Dataset entries:
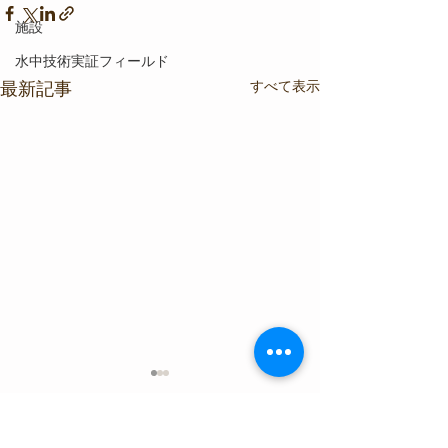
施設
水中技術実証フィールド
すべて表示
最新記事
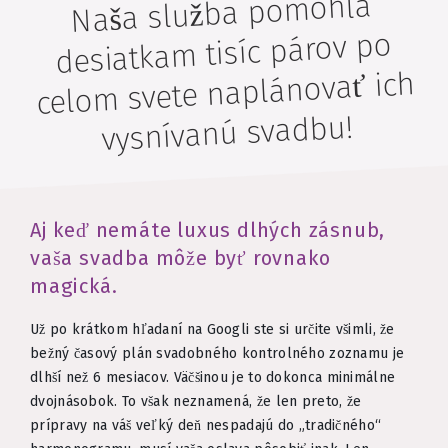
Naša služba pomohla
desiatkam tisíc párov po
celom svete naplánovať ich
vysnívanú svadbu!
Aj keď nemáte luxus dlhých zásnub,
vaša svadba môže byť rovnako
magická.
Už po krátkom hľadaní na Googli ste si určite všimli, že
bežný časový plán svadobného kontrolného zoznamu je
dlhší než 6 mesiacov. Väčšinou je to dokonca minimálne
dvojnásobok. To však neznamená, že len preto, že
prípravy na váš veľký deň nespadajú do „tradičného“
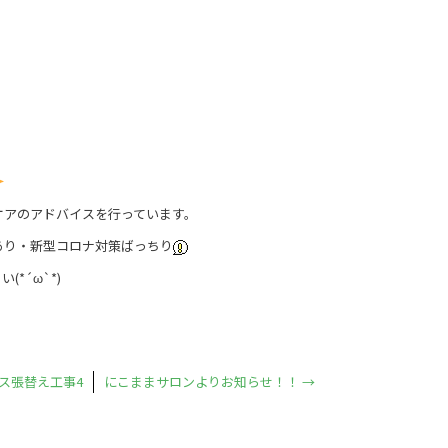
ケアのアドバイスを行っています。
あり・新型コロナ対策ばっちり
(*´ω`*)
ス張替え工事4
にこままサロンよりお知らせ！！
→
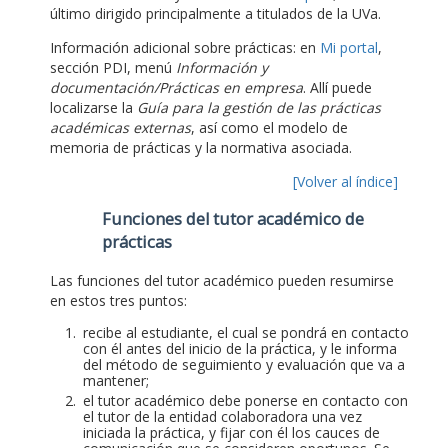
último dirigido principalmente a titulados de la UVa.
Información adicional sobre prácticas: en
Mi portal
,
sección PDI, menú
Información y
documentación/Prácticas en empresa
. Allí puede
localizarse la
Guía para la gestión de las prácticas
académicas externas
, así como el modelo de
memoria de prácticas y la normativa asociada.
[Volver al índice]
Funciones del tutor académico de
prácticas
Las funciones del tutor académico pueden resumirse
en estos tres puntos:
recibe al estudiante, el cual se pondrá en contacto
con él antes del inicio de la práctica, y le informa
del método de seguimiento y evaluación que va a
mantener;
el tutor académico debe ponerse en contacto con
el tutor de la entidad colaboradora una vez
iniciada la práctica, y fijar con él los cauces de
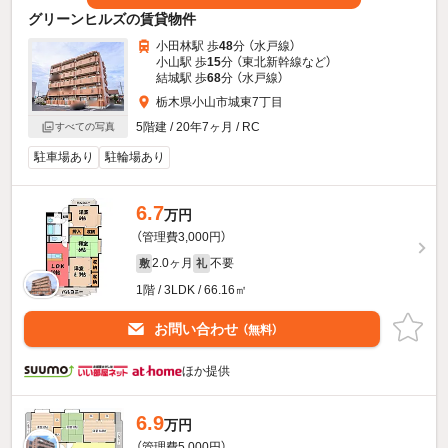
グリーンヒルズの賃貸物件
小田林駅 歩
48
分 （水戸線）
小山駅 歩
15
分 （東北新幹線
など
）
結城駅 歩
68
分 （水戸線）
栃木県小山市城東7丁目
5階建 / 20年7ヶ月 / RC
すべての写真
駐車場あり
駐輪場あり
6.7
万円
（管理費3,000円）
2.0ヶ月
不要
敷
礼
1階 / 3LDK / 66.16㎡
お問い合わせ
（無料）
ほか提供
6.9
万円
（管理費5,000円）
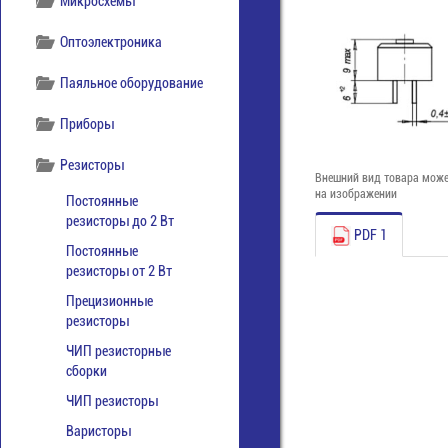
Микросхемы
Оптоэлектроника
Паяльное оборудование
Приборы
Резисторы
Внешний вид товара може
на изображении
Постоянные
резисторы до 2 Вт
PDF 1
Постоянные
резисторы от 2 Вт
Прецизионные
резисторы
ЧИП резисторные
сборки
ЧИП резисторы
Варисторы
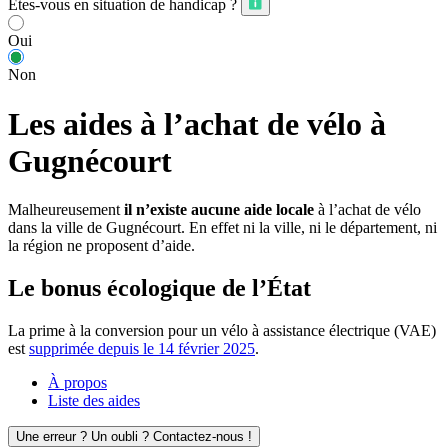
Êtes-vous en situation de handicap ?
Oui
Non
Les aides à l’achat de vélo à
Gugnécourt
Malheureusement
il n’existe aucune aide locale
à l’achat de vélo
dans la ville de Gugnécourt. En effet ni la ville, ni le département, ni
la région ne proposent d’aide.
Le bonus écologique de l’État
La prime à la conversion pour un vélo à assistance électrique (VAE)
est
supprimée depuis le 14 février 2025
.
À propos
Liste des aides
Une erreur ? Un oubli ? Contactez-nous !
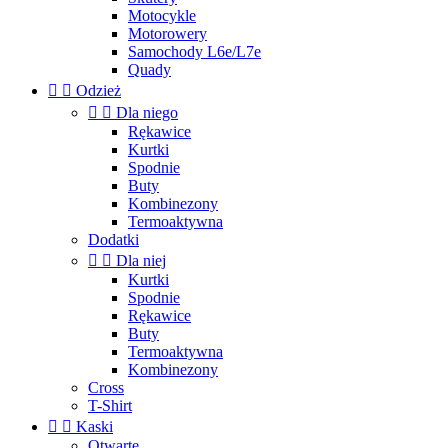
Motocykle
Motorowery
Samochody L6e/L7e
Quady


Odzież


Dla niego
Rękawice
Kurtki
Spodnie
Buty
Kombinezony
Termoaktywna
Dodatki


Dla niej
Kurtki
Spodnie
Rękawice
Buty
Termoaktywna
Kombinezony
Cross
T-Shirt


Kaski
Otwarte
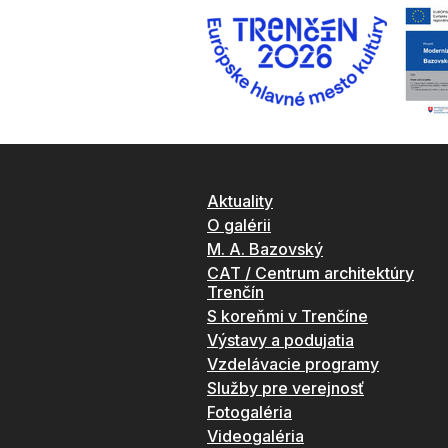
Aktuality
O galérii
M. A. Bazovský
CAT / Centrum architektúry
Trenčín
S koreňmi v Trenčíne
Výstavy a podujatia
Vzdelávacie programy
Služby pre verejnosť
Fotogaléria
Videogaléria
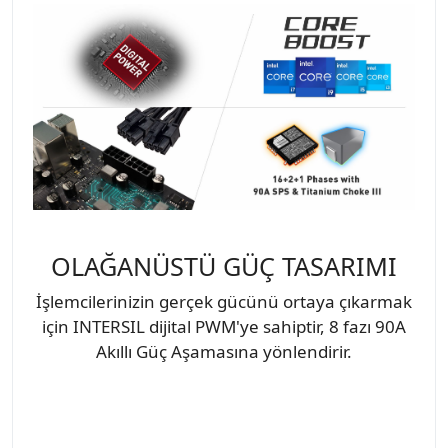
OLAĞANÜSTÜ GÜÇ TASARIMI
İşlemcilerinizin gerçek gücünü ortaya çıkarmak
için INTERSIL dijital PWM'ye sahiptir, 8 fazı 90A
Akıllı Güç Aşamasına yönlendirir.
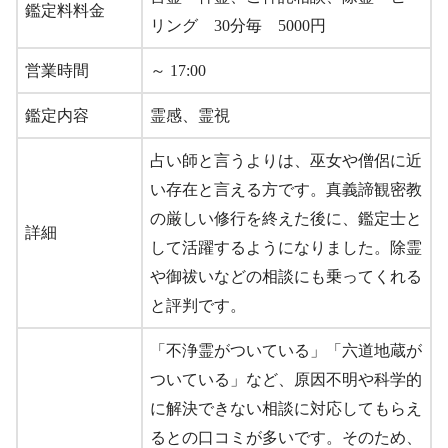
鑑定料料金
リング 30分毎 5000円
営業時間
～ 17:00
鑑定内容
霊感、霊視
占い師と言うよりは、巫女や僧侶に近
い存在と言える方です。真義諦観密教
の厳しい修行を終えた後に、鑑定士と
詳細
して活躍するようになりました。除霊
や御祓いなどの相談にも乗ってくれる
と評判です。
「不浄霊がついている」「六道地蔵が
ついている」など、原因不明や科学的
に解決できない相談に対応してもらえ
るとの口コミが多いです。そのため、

EXERCISE: Return all of the entries exactly as written, but drop any pictures they hold.

THE ANSWER:
施設
水中技術実証フィールド
すべて表示
最新記事
Naša služba pomohla
desiatkam tisíc párov po
celom svete naplánovať ich
vysnívanú svadbu!
Aj keď nemáte luxus dlhých zásnub,
vaša svadba môže byť rovnako
magická.
Už po krátkom hľadaní na Googli ste si určite všimli, že
bežný časový plán svadobného kontrolného zoznamu je
dlhší než 6 mesiacov. Väčšinou je to dokonca minimálne
dvojnásobok. To však neznamená, že len preto, že
prípravy na váš veľký deň nespadajú do „tradičného“
ケアのアドバイスを行っています。
あり・新型コロナ対策ばっちり
(*´ω`*)
ス張替え工事4
にこままサロンよりお知らせ！！
→
último dirigido principalmente a titulados de la UVa.
Información adicional sobre prácticas: en
Mi portal
,
sección PDI, menú
Información y
documentación/Prácticas en empresa
. Allí puede
localizarse la
Guía para la gestión de las prácticas
académicas externas
, así como el modelo de
memoria de prácticas y la normativa asociada.
[Volver al índice]
Funciones del tutor académico de
prácticas
Las funciones del tutor académico pueden resumirse
en estos tres puntos:
recibe al estudiante, el cual se pondrá en contacto
con él antes del inicio de la práctica, y le informa
del método de seguimiento y evaluación que va a
mantener;
el tutor académico debe ponerse en contacto con
el tutor de la entidad colaboradora una vez
iniciada la práctica, y fijar con él los cauces de
グリーンヒルズの賃貸物件
小田林駅 歩
48
分 （水戸線）
小山駅 歩
15
分 （東北新幹線
など
）
結城駅 歩
68
分 （水戸線）
栃木県小山市城東7丁目
5階建 / 20年7ヶ月 / RC
すべての写真
駐車場あり
駐輪場あり
6.7
万円
（管理費3,000円）
2.0ヶ月
不要
敷
礼
1階 / 3LDK / 66.16㎡
お問い合わせ
（無料）
ほか提供
6.9
万円
（管理費5,000円）
Микросхемы
Оптоэлектроника
Паяльное оборудование
Приборы
Резисторы
Внешний вид товара може
на изображении
Постоянные
резисторы до 2 Вт
PDF 1
Постоянные
резисторы от 2 Вт
Прецизионные
резисторы
ЧИП резисторные
сборки
ЧИП резисторы
Варисторы
Êtes-vous en situation de handicap ?
Oui
Non
Les aides à l’achat de vélo à
Gugnécourt
Malheureusement
il n’existe aucune aide locale
à l’achat de vélo
dans la ville de Gugnécourt. En effet ni la ville, ni le département, ni
la région ne proposent d’aide.
Le bonus écologique de l’État
La prime à la conversion pour un vélo à assistance électrique (VAE)
est
supprimée depuis le 14 février 2025
.
À propos
Liste des aides
Une erreur ? Un oubli ? Contactez-nous !
Motocykle
Motorowery
Samochody L6e/L7e
Quady


Odzież


Dla niego
Rękawice
Kurtki
Spodnie
Buty
Kombinezony
Termoaktywna
Dodatki


Dla niej
Kurtki
Spodnie
Rękawice
Buty
Termoaktywna
Kombinezony
Cross
T-Shirt


Kaski
Otwarte
Aktuality
O galérii
M. A. Bazovský
CAT / Centrum architektúry
Trenčín
S koreňmi v Trenčíne
Výstavy a podujatia
Vzdelávacie programy
Služby pre verejnosť
Fotogaléria
Videogaléria
OLAĞANÜSTÜ GÜÇ TASARIMI
İşlemcilerinizin gerçek gücünü ortaya çıkarmak
için INTERSIL dijital PWM'ye sahiptir, 8 fazı 90A
Akıllı Güç Aşamasına yönlendirir.
鑑定料料金
リング 30分毎 5000円
営業時間
～ 17:00
鑑定内容
霊感、霊視
占い師と言うよりは、巫女や僧侶に近
い存在と言える方です。真義諦観密教
の厳しい修行を終えた後に、鑑定士と
詳細
して活躍するようになりました。除霊
や御祓いなどの相談にも乗ってくれる
と評判です。
「不浄霊がついている」「六道地蔵が
ついている」など、原因不明や科学的
に解決できない相談に対応してもらえ
るとの口コミが多いです。そのため、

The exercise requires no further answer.